Holiday travelers southbound to the Bay Area on Highway 101 unexpectedly found themselves spending New Year’s Eve and the following two nights in Garberville and vicinity.
Two large rockslides crashed down on the major north-south route through northern California dumping an estimated 10,000 cubic yards of rock and mud onto the two-lane portion of the roadway north of Confusion Hill a short distance south of the Humboldt-Mendocino county line.
The instability of the hillside made working to remove the slide after dark hazardous.
One Southern Humboldt gun dealer who agreed to discuss the matter on the condition of anonymity called a new law “just another way to run the little guy out of business.”
The sweeping new gun laws required all handgun buyers to obtain a safety license and imposed broad new background checks to identify gun owners who had become criminals.
While more than a dozen states had handgun licensing laws, California’s was among the toughest and required written safety tests and fingerprinting.
Despite all the rain, water became a precious commodity in Garberville for five days, but thanks to public response to requests for conservation and some neighborly help from Redway, the community was able to make it through the crisis.
On New Year’s Day, the motor on the main pump at the Garberville Water Company burned out. The backup pump was placed into service, but it failed to operate.
”We had our main water tank full of water,” said the systems operator for the Garberville Water Company, “but without the pumps, we couldn’t keep it full.”
The company put its emergency plan into operation, notifying water users by radio broadcast and door-to-door contact of the situation and requesting that water be used conservatively until the pump could be repaired.
”Water in the main tank went down and we came close to running out,” the systems operator said, “but the community pulled together.
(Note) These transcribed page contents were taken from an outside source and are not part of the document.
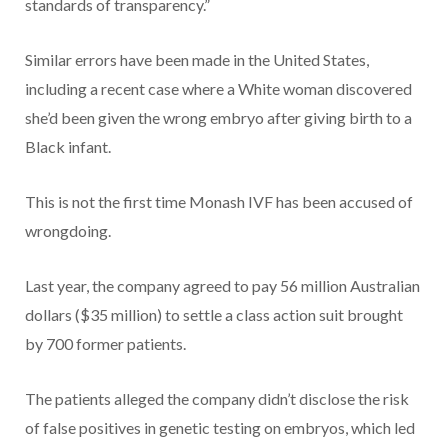
standards of transparency.”
Similar errors have been made in the United States,
including a recent case where a White woman discovered
she’d been given the wrong embryo after giving birth to a
Black infant.
This is not the first time Monash IVF has been accused of
wrongdoing.
Last year, the company agreed to pay 56 million Australian
dollars ($35 million) to settle a class action suit brought
by 700 former patients.
The patients alleged the company didn’t disclose the risk
of false positives in genetic testing on embryos, which led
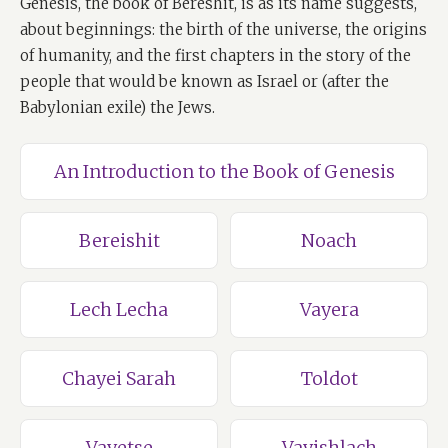
Genesis, the book of Bereshit, is as its name suggests,
about beginnings: the birth of the universe, the origins
of humanity, and the first chapters in the story of the
people that would be known as Israel or (after the
Babylonian exile) the Jews.
An Introduction to the Book of Genesis
Bereishit
Noach
Lech Lecha
Vayera
Chayei Sarah
Toldot
Vayetse
Vayishlach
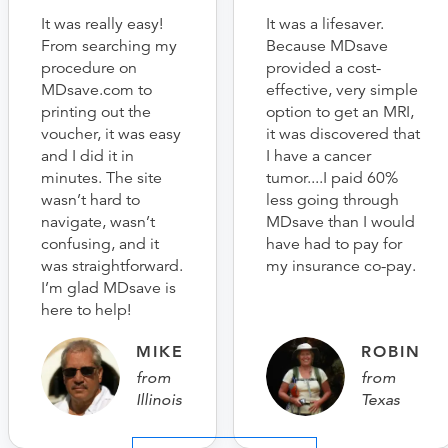
It was really easy!
It was a lifesaver.
From searching my
Because MDsave
procedure on
provided a cost-
MDsave.com to
effective, very simple
printing out the
option to get an MRI,
voucher, it was easy
it was discovered that
and I did it in
I have a cancer
minutes. The site
tumor....I paid 60%
wasn’t hard to
less going through
navigate, wasn’t
MDsave than I would
confusing, and it
have had to pay for
was straightforward.
my insurance co-pay.
I’m glad MDsave is
here to help!
MIKE
ROBIN
from
from
Illinois
Texas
I’m really proud of the way they came through in the emergency.”
Redway Community Services District also helped out by providing water to help keep the main tank from running out. The water was transferred from a fire hydrant in Redway into a water truck and transported to Garberville.
The board of directors of the Healthcare District, in its desire to be a good steward of the tax funds approved by voters, had established an ad hoc strategic direction committee. The purpose of the committee was to explore and recommend funding priorities to the board for a period of 18 to 24 months and beyond.
Some of the recommendations the committee made were to become current with all the hospital’s creditors and establish effective competitive salary and wage scales. The committee also recommended investment in a reasonably priced clinic scheduling softwear program that would allow more efficient scheduling of patient appointments by increasing the number and timing of appointments available and making more organized use of limited exam space. Along with that it was recommended that an investment in dictation equipment for medical records would save staff and practitioner time.